General methods for molecular cloning followed the published protocols (69). Restriction enzymes (New England BioLabs) were used according to the manufacturer’s instructions. Transformation of plasmid DNA into B. subtilis strains was performed as described previously (70). SPP1 phage-mediated general transduction was also used to transfer antibiotic-marked DNA fragments among different strains (71). Plasmids used in this study are listed in Table 2 and oligonucleotides (purchased from Eurofins) are listed in Table S1 in the supplemental material.
TABLE 2.
Plasmid | Detailsa | Reference or source |
---|---|---|
pDG268 | An amyE integration vector with a promoterless lacZ, Ampr Cmr | BGSC |
pDG1728 | An amyE integration vector with a promoterless lacZ, Ampr Specr | BGSC |
pDR111 | An amyE integration vector that contains Physpank, Ampr Specr | BGSC |
pYC121 | An amyE integration vector with a promoterless gfp-mut2, Ampr Specr | 38 |
pJG01 | amyE::Physpank-serA in pDR111, Ampr Specr | This study |
pJG02 | amyE::PserA-lacZ in pDG268, Ampr Cmr | This study |
pJG03 | amyE::Physpank-trnB-ser1 in pDR111, Ampr Specr | This study |
pJG04 | amyE::Physpank-trnB-ser2 in pDR111, Ampr Specr | This study |
pJG05 | amyE::Physpank-trnS-ser in pDR111, Ampr Specr | This study |
pJG06 | amyE::Physpank-trnSL-ser1 in pDR111, Ampr Specr | This study |
pJG07 | amyE::Physpank-trnD-ser in pDR111, Ampr Specr | This study |
pJG08 | amyE::PserA-gfp Ampr Cmr | This study |
pABR174 | amyE::PsdaAB-lacZ in pDG1728, Ampr Specr | This study |
Ampr, ampicillin resistance; Cmr, chloramphenicol resistance; Specr, spectinomycin resistance.
Strain construction.
For construction of the insertional deletion mutations of ccpA and sdaAA in 3610, the corresponding mutants in the B. subtilis strain 168 were obtained from the Bacillus Genetic Stock Center (BGSC) at Ohio State University. Antibiotic cassette-marked deletions were introduced into 3610 using SPP1 phage-mediated transduction to generate strains JG138 and JG8 (71).

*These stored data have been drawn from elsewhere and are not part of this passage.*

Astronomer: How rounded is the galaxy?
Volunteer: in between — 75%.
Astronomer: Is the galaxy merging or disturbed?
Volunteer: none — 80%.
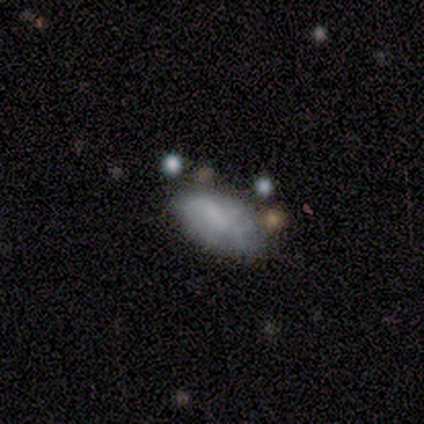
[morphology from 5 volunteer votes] Smooth or featured? smooth (60%)
How rounded? in between (100%)
Merging? none (40%, tied with minor disturbance)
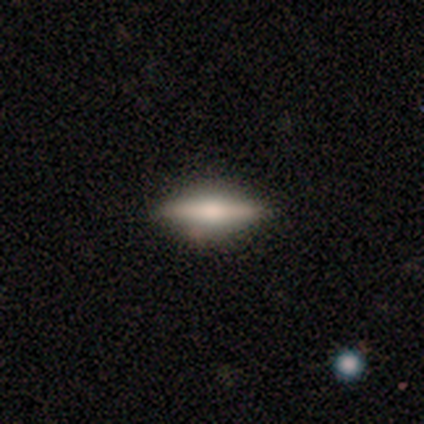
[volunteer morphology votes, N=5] This is likely a smooth galaxy (60%). How rounded: likely cigar-shaped (67%). Merging: clearly none (80%).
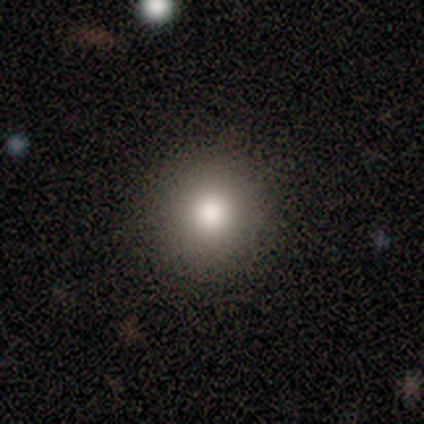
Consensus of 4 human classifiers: Smooth or featured?
  - smooth: 100% *
  - featured or disk: 0%
  - star or artifact: 0%
How rounded?
  - round: 100% *
  - in between: 0%
  - cigar-shaped: 0%
Merging?
  - none: 100% *
  - minor disturbance: 0%
  - major disturbance: 0%
  - merger: 0%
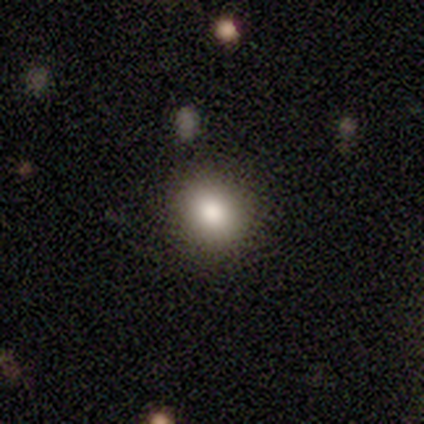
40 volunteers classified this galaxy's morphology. type=smooth (82%); roundness=round (79%); merging=none (70%).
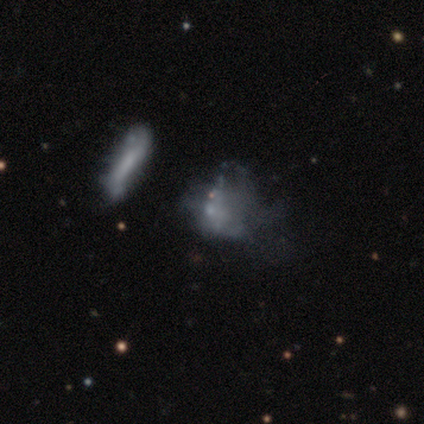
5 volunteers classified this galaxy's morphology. smooth-or-featured: smooth: 60% | featured or disk: 20% | star or artifact: 20%
  how-rounded: cigar-shaped: 67% | in between: 33% | round: 0%
  merging: major disturbance: 75% | none: 25% | minor disturbance: 0% | merger: 0%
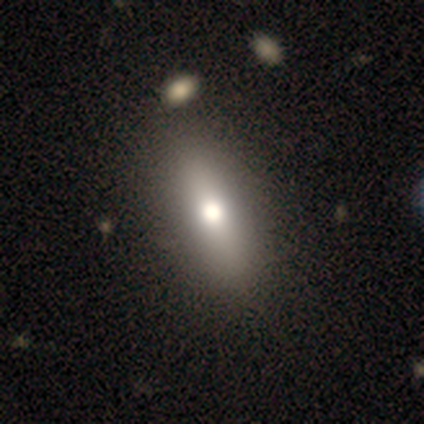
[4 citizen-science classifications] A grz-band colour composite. It shows a smooth galaxy with no disk features (50%, tied with featured or disk) that is in between round and cigar-shaped (100%). Merging: none (75%).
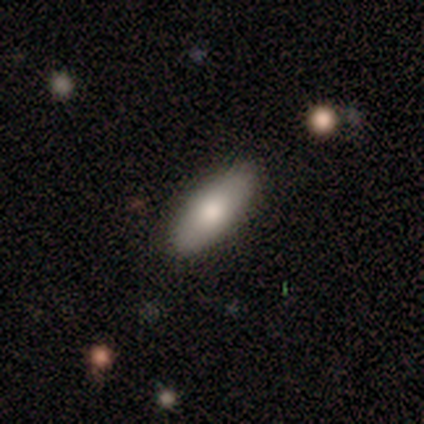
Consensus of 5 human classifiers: Q: Smooth or featured?
A: smooth (100%)
Q: How rounded?
A: in between (80%); runner-up: cigar-shaped (20%)
Q: Merging?
A: none (100%)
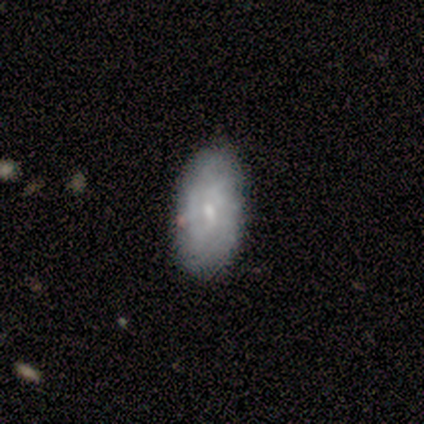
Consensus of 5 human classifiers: Overall: featured or disk (40%, tied with star or artifact). Edge-on disk: no (100%). Bar: weak (100%). Spiral arms: yes (50%, tied with no). Spiral arm count: can't tell (100%). Spiral winding: tight (100%). Bulge size: moderate (50%, tied with small). Merging: none (100%).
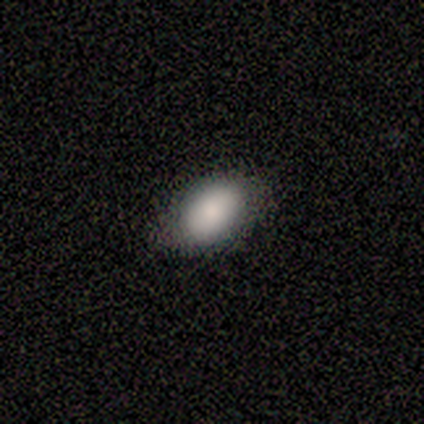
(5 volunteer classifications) smooth_or_featured: smooth (p=1.00)
how_rounded: in between (p=1.00)
merging: none (p=1.00)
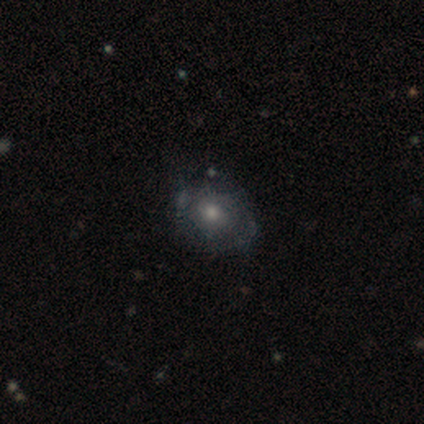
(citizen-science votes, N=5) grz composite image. It shows a featured or disk galaxy (60%) with no bar (100%), 2 (67%) tight (100%) spiral arms (100%) and a large central bulge (33%, tied with moderate and small). Merging: none (60%).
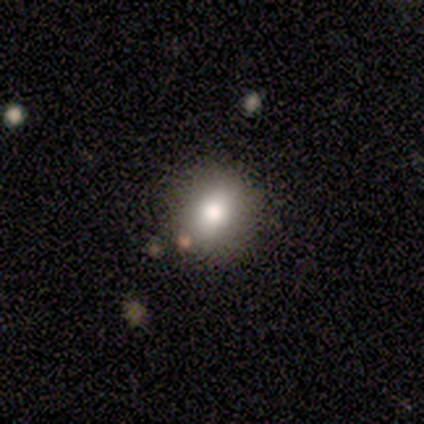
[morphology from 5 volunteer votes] Volunteers were most divided on "how rounded": round: 60%, in between: 40%, cigar-shaped: 0%. More confident: smooth or featured — smooth (100%); merging — none (100%).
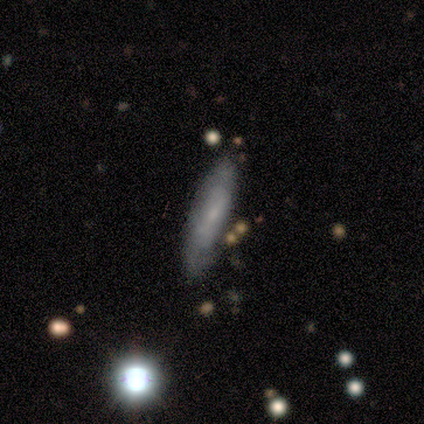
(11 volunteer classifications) A featured or disk galaxy (55%) viewed edge-on (50%, tied with no) with a boxy central bulge (33%, tied with none and rounded). Merging: none (100%).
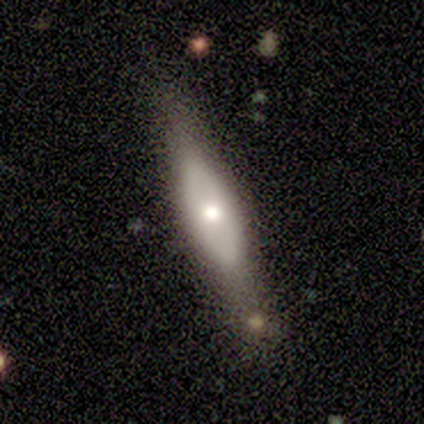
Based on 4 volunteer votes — This is likely a smooth galaxy (75%). How rounded: likely cigar-shaped (67%). Merging: possibly none (50%).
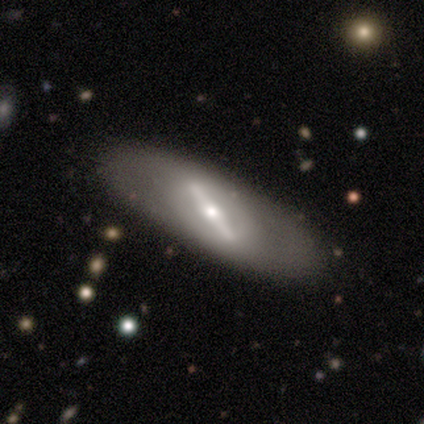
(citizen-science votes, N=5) A featured or disk galaxy (60%) with a strong bar (100%), no spiral arms (100%) and a small central bulge (67%). Merging: none (100%).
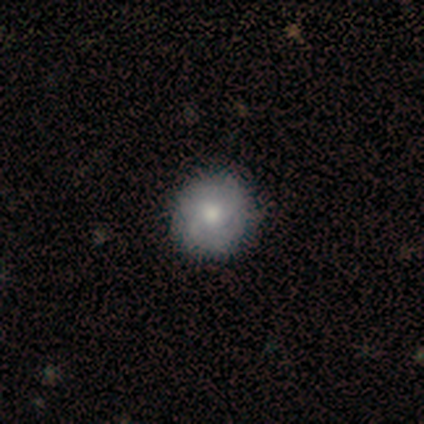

To overexpress serA in B. subtilis, the serA coding sequence was amplified by PCR using 3610 genomic DNA as the template and primers serA-F and serA-R. The PCR product was then cloned into the HindIII and BamHI sites of pDR111, which contains an isopropyl-β-d-thiogalactopyranoside (IPTG)-inducible hyperspank promoter flanked by the amyE gene, generating the recombinant plasmid pJG01 (72). The recombinant plasmid was then introduced into the B. subtilis laboratory strain PY79 by genetic transformation for a double-crossover recombination of the DNA sequences at the amyE locus. The construct was then introduced into 3610 by transformation to generate strain JG59 (71). Overexpression of each of the five tRNASer isoacceptor genes was done in a similar manner, using primers listed in Table S1 to generate strains JG91 through JG97.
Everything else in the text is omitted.